Project-level subagents are useful for repository-specific workflows. User-level subagents are available across projects.

Each subagent is a single .md file with YAML frontmatter followed by the subagent's system prompt.

Example:

---
name: api-reviewer
description: Reviews API-related code and docs for consistency, correctness, and missing edge cases.
---

You are an API review subagent.

Your role is to inspect API-related files using read-only tools and return concise findings to the parent agent.

Guidelines:
- Stay within the delegated task.
- Focus on paths provided by the parent agent first.
- Check routing, handlers, request/response types, validation, errors, and documentation when relevant.
- Return a short summary, relevant files, and key findings with `path:line` references.
- Do not edit files.
- Do not ask the user questions directly; report blockers to the parent agent.

Frontmatter Fields

Required fields:

Field Description
name Unique subagent name used by the main agent.
description Short description shown to the main agent.

Optional fields:

Field Description
tools Restrict the read-only tools available to the subagent. Only read_file, glob, and grep are supported.
timeout_seconds Runtime timeout for the subagent. If omitted, Keen uses a default timeout.
hidden If true, the subagent is loaded but not listed in the main agent's subagent catalog.
provider Reserved for model/provider override support. Omit this unless documented for your version.
model Reserved for model override support. Omit this unless documented for your version.
thinking_effort Reserved for model reasoning-effort override support. Omit this unless documented for your version.

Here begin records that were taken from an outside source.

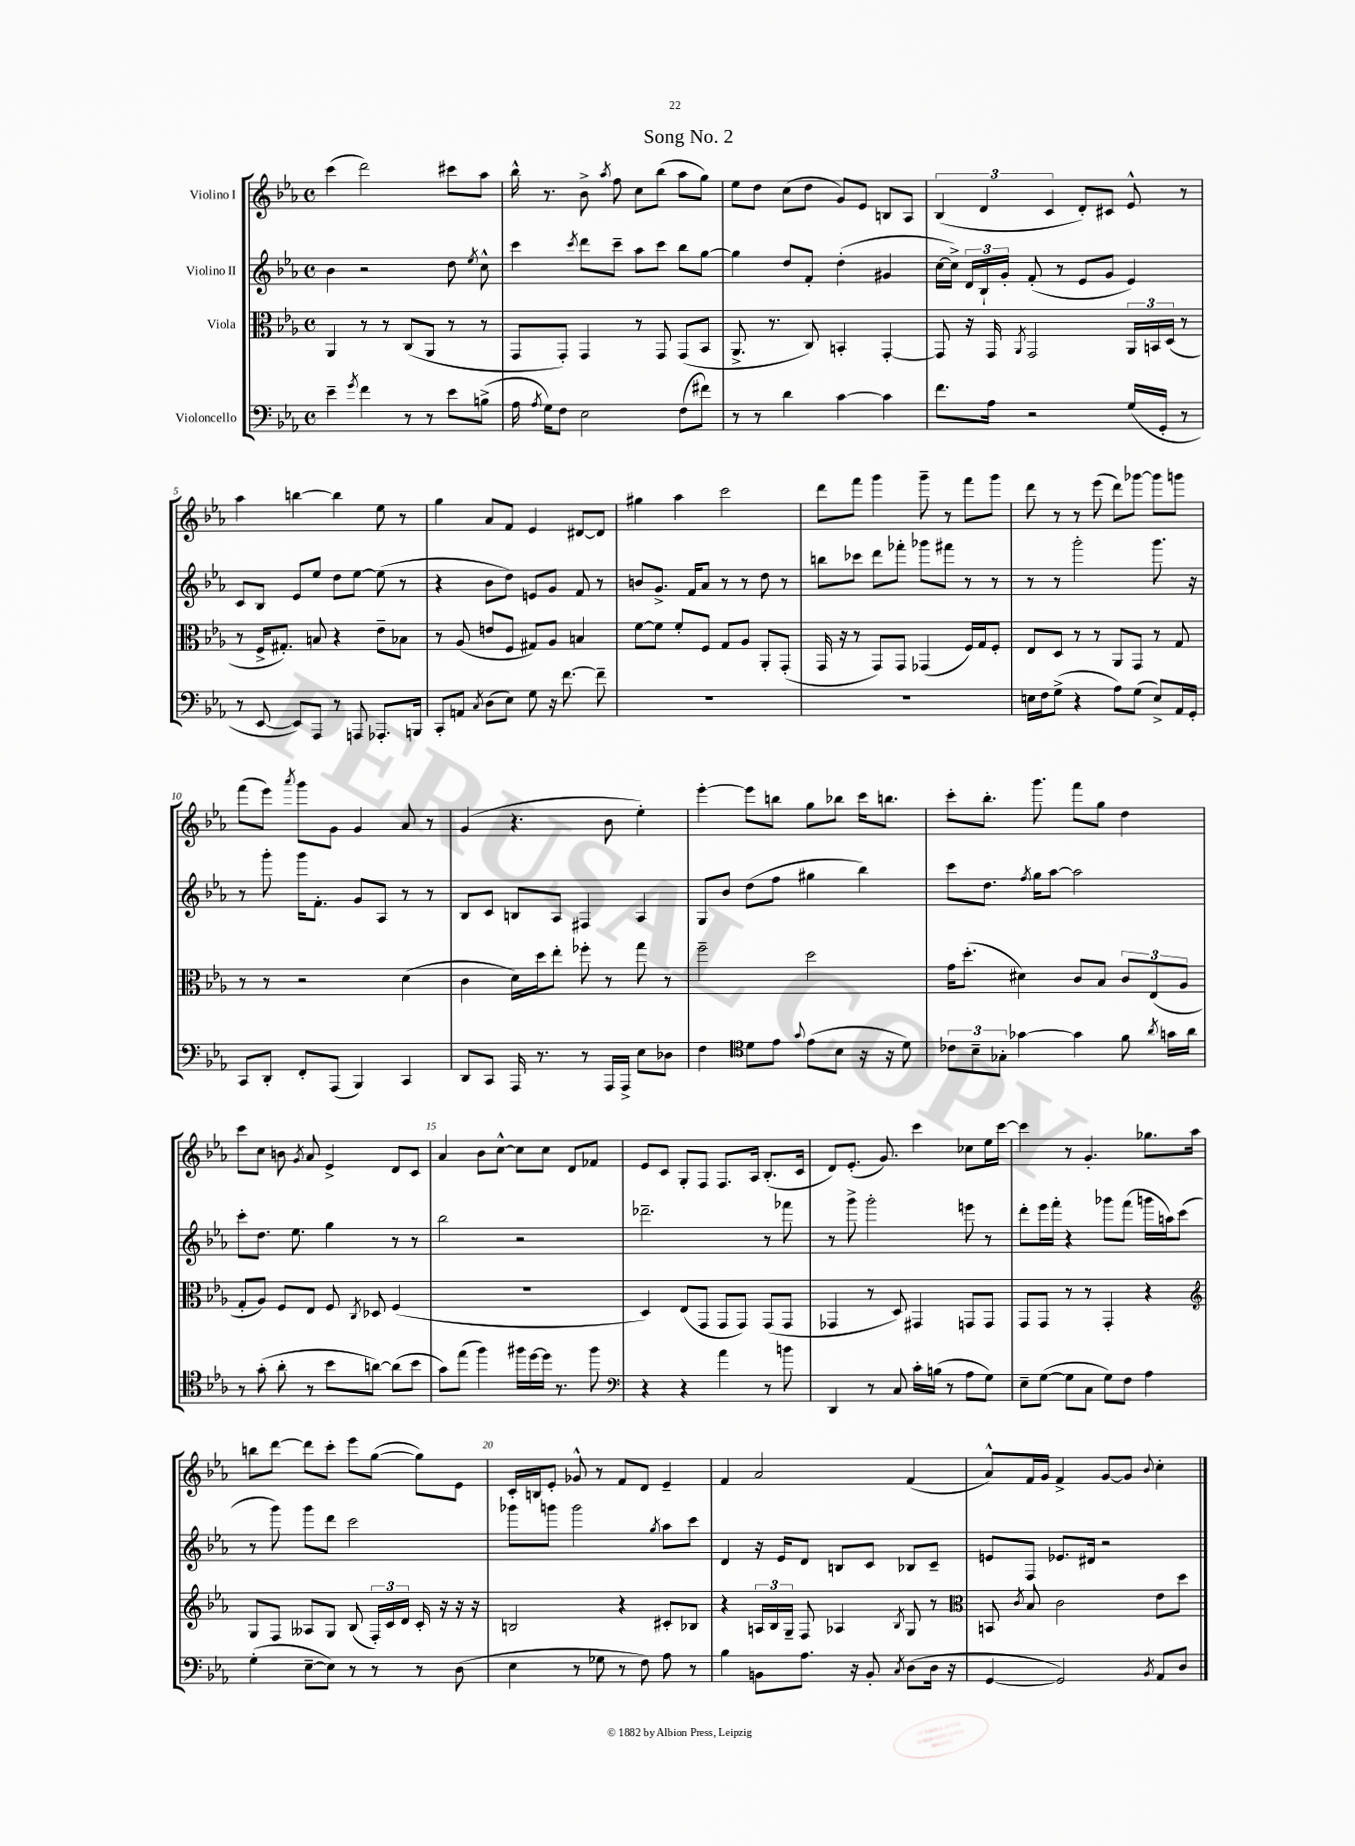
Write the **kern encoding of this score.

**kern	**kern	**kern	**kern
*part4	*part3	*part2	*part1
*staff4	*staff3	*staff2	*staff1
*I"Violoncello	*I"Viola	*I"Violino II	*I"Violino I
*clefF4	*clefC3	*clefG2	*clefG2
*k[b-e-a-]	*k[b-e-a-]	*k[b-e-a-]	*k[b-e-a-]
*M4/4	*M4/4	*M4/4	*M4/4
*met(c)	*met(c)	*met(c)	*met(c)
=1	=1	=1	=1
4e-~\	4AA-/	4b-\	(4ccc\
8qg/	.	.	.
4f\	8r	2r	2ddd\)
.	8r	.	.
8r	(8C/L	.	.
8r	8AA-/J	.	.
8e-\L	8r	8dd\	8ccc#X\L
.	.	8qee-/	.
(8Bn^\J	8r	8cc^^\	8aa-\J
=2	=2	=2	=2
16A-\	8GG/L	4ccc\	16bb-^^\
8qA-/	.	.	.
16G\KL)	.	.	8.r
8F\J	8GG'/J)	.	.
.	.	8qccc/	.
2E-\	4GG/	8ddd\L	8b-^\
.	.	.	8qaa-/
.	.	8ccc~\J	8ff\
.	8r	8aa-\L	8cc\L
.	8GG/	8ccc\J	(8bb-\J
(8F\L	(8GG/L	8bb-\L	8aa-\L
8f#X\J)	8BB-/J	[8gg\J	8gg\J)
=3	=3	=3	=3
8r	8.AA-^/	4gg\]	8ee-\L
8r	.	.	8dd\J
.	8.r	.	.
4d\	.	8dd/L	(8cc\L
.	8C/)	8f'/J	8dd\J
[4c\	4BBn'/	(4dd'\	8g/L)
.	.	.	8e-/J
4c\]	[4GG'/	4g#X/	8Bn/L
.	.	.	8A-/J
=4	=4	=4	=4
8.f\L	8GG/]	[16cc\LL	(6B-/
.	.	16cc^\JJ])	.
.	16r	24d/LL	.
.	.	24B-`/	6d/
16A-\Jk	16GG/	.	.
.	.	24g'/JJ	.
.	8qAA-/	.	.
2r	2GG/	(8f'/	.
.	.	.	6c/
.	.	8r	.
.	.	8e-/L	8d'/L)
.	.	8g/J	8c#X/J
(16G/LL	24AA-/LL	4e-/)	8e-^^/
.	24BBn/	.	.
16GG'/JJ	.	.	.
.	(24D/JJ	.	.
8r	8r	.	8r
!!LO:LB:g=z
=5	=5	=5	=5
8r	8r	8c/L	4aa-\
[8EE-/	16F^/KL	8B-/J	.
.	8.G#X'/J)	.	.
8EE-/L])	.	8e-/L	[4bbn\
8AAA-/J	8Bn/	8ee-/J	.
8r	4r	8dd\L	4bb\]
8AAAn/	.	[8ee-\J	.
8.AAA-X'/L	8e-~\L	(8ee-\]	8ee-\
.	8B-X\J	8r	8r
16BBBn/Jk	.	.	.
=6	=6	=6	=6
8CC'/L	8r	4r	4gg\
8AAn/J	(8A-/	.	.
8qC/	.	.	.
(8D\L	8en/L	8b-\L	8a-/L
8E-\J)	8F/J	8dd\J)	8f/J
8G\	8G#X/L)	8en/L	4e-/
16r	8A-/J	8g/J	.
[8.f\	.	.	.
.	4Bn/	8f/	[8d#X/L
8f~\]	.	8r	8d#/J]
=7	=7	=7	=7
1r	[8f\L	8bn/L	4gg#X\
.	8f\J]	8.g^/J	.
.	8f'/L	.	4aa-\
.	.	16f/KL	.
.	8F/J	8a-/J	.
.	8G/L	8r	2ccc\
.	8A-/J	8r	.
.	8AA-'/L	8dd\	.
.	(8GG'/J	8r	.
=8	=8	=8	=8
1r	16GG/	8bbn\L	8ddd\L
.	16r	.	.
.	8r	8ccc-X\J	8fff\J
.	8GG/L)	8ddd\L	4ggg\
.	8GG/J	8fff-X'\J	.
.	(4GG-X/	8ggg-X\L	8ggg~\
.	.	8fff#X\J	8r
.	16F/LL)	8r	8fff\L
.	16G/J	.	.
.	8F'/J	8r	8ggg\J
=9	=9	=9	=9
16En\LL	8E-/L	8r	8ddd\
16F\J	.	.	.
(8G^\J	8D/J	8r	8r
4r	8r	2ggg'\	8r
.	8r	.	(8eee-\
8A-\L)	8AA-/L	.	8ddd\L)
(8G\J	8GG/J	.	[8ggg-X\J
8E^/L)	8r	8.ggg\	8ggg-\L]
16AA-/L	8G/	.	8gggn\J
16GG'/JJ	.	16r	.
!!LO:LB:g=z
=10	=10	=10	=10
8CC/L	8r	8r	(8fff\L
8DD'/J	8r	8ggg'\	8eee-\J)
.	.	.	8qaaa-/
8FF'/L	2r	16ggg\KL	8ggg\L
.	.	8.f'\J	.
(8AAA-/J	.	.	8g\J
4BBB-/)	.	8g/L	4g/
.	.	8A-/J	.
4CC/	(4d\	8r	8a-/
.	.	8r	8r
=11	=11	=11	=11
8DD/L	4c\	8B-/L	(4g/
8CC/J	.	8c/J	.
16AAA-/	16d\LL)	8Bn/L	4.r
8.r	16dd\J	.	.
.	8ee-'\J	8A-/J	.
8r	8ff-X'\	4F#X/	.
16AAA-/LL	8r	.	8b-\
16AAA-^/JJ	.	.	.
8E-\L	8gg\	4A-/	4ee-'\)
8D-X\J	8r	.	.
=12	=12	=12	=12
4F\	2ff~\	8G/L	[4eee-'\
.	.	8b-/J	.
*clefC4	*	*	*
8d\L	.	(8dd\L	8eee-\L]
8e-\J	.	8ff\J	8bbn\J
8qqg/	.	.	.
(8e-\L	2dd\	4gg#X\	8gg\L
8B-\J	.	.	8bb-X\J
16r	.	4bb-\)	16ccc\KL
16r	.	.	8.bbn\J
8d\)	.	.	.
=13	=13	=13	=13
12c-X\L	16g\KL	8ccc\L	8ccc'\L
.	(8.dd'\J	.	.
12B-~\	.	.	.
.	.	8.dd\J	8.bb-'\J
12G-X'\J	.	.	.
[4g-X\	4d#X\)	.	.
.	.	8qff/	.
.	.	16gg\KL	8.ggg\
.	.	[8aa-\J	.
4g-\]	8c/L	2aa-\]	8fff\L
.	8B-/J	.	8gg\J
8f\	12c/L	.	4dd\
.	(12E-/	.	.
8qa-/	.	.	.
16gn\LL	.	.	.
.	12A-/J	.	.
16a-\JJ	.	.	.
!!LO:LB:g=z
=14	=14	=14	=14
8r	8G'/L	8ccc'\L	8ccc\L
(8g'\	8A-/J)	8.dd\J	8cc\J
8a-'\	8F/L	.	8bn\
.	.	8.ee-\	.
.	.	.	8qg/
8r	8E-/J	.	8a-/
8b-\L	8F/	4gg\	4e-^/
.	8qC/	.	.
[8an\J)	8D-X/	.	.
(8a\L]	(4F/	8r	8d/L
8b-\J	.	8r	8c/J
=15	=15	=15	=15
8g\L)	1r	2bb-\	4a-/
(8ee-\J	.	.	.
4ff\)	.	.	8b-\L
.	.	.	[8cc^^\J
16ff#X\LL	.	2r	8cc\L]
[16dd\	.	.	.
16dd\JJ]	.	.	8cc\J
8.r	.	.	.
.	.	.	8d/L
8ff#\	.	.	8f-X/J
=16	=16	=16	=16
*clefF4	*	*	*
4r	4D/)	2.ddd-X~\	8e-/L
.	.	.	8c/J
4r	(8E-/L	.	8G'/L
.	8GG/J	.	8F/J
4a-\	8GG/L	.	8.F/L
.	8GG/J)	.	.
.	.	.	16A-/Jk
8r	(8GG/L	8r	(8.B-'/L
8bn\	8GG/J	8fff-X\	.
.	.	.	16c/Jk
=17	=17	=17	=17
4DD/	4GG-X/	8r	8d/L)
.	.	8ggg^\	(8.e-'/J
8r	8r	2ggg'\	.
.	.	.	8.g/)
8C/	8D/)	.	.
16c'\LL	4GG#X/	.	4ccc\
(16Bn\JJ	.	.	.
8r	.	.	.
8A-\L	8GGn/L	8eeen\	8cc-X\L
8G\J)	8GG/J	8r	16ee-\L
.	.	.	[16ccc\JJ
=18	=18	=18	=18
8E-~\L	8GG/L	8ddd'\L	4ccc\]
([8G\J	8GG/J	16eee-\L	.
.	.	16fff'\JJ	.
8G\L]	8r	4r	8r
8C\J	8r	.	4.g'/
8G\L)	4GG'/	8ggg-X\L	.
8F\J	.	(8fff\J	.
4A-\	4r	16gggn\LL	8.gg-X\L
.	.	16aan\J)	.
.	.	(8ccc\J	.
.	.	.	16aa-\Jk
!!LO:LB:g=z
=19	=19	=19	=19
*	*clefG2	*	*
(4G'\	8G/L	8r	8bbn\L
.	8F/J	8ggg\)	[8ddd\J
[8E-~\L	8A--X/L	8ggg\L	8ddd\L]
8E-\J])	8G/J	8ddd\J	8ccc'\J
8r	(8B-/	2ccc\	8eee-\L
8r	24F'/LL)	.	([8gg\J
.	24c/	.	.
.	24d/JJ	.	.
8r	16c'/	.	8gg\L])
.	16r	.	.
(8D\	16r	.	8e-\J
.	16r	.	.
=20	=20	=20	=20
4E-\	2Bn/	8ggg-X\L	16c'/LL
.	.	.	16Bn/J
.	.	8gggn\J	8e-'/J
8r	.	2ggg\	8g-X^^/
8G-X\	.	.	8r
8r	4r	.	8f/L
8F\)	.	.	8d/J
.	.	8qgg/	.
8A-\	8c#X'/L	8aa-\L	4e-~/
8r	8B-X/J	8ccc\J	.
=21	=21	=21	=21
4B-\	4r	4d/	4f/
8BBn\L	24An/LL	16r	2a-/
.	24B-/	.	.
.	.	16e-/KL	.
.	24G~/JJ	.	.
8.A-\J	8F/	8d/J	.
.	4A-X/	8Bn/L	.
16r	.	.	.
8BB'/	.	8c/J	.
8qC/	8qB-/	.	.
(8D\L	8G/	8B-X/L	(4f/
16D\Jk	8r	8c~/J	.
16r	.	.	.
=22	=22	=22	=22
*	*clefC3	*	*
[4GG/	8BBn/	8en/L	8a-^^/L)
.	8qc/	.	.
.	8B-/	8F/J	16f/L
.	.	.	16g/JJ
2GG/])	2c\	8.e-X/L	4f^/
.	.	16d#X/Jk	.
.	.	2r	[8g/L
.	.	.	8g/J]
8qBB-/	.	.	8qqb-/
8AA-/L	8e-\L	.	4cc'\
8D/J	8dd\J	.	.
==	==	==	==
*-	*-	*-	*-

For most custom subagents, keep the frontmatter minimal:

---
name: my-subagent
description: Briefly describe when the main agent should use this subagent.
---

By default, subagents inherit the main agent's model and provider configuration.

Writing Good Subagent Prompts

A good subagent prompt should explain:

  • the subagent's focused role
  • what kind of tasks it should handle
  • how it should explore files
  • what it should avoid
  • how it should format the final result

Recommended result format:

Summary:
- ...

Relevant files:
- path/to/file.go:10 — why it matters

Key findings:
- ...

Open questions:
- ...

Keep prompts specific. A subagent should have a narrow purpose rather than a broad instruction like “help with coding tasks.”

Limitations

Subagents currently have these limitations:

  • They are read-only.
  • They do not receive the full parent conversation history.
  • They only receive the delegated task and repository context they inspect themselves.
  • They do not support skills.
  • They do not support MCP tools.
  • Their result is returned to the main agent after completion, not streamed directly to the user.

These limits are intentional: subagents should produce concise findings that the main agent can review, synthesize, and act on.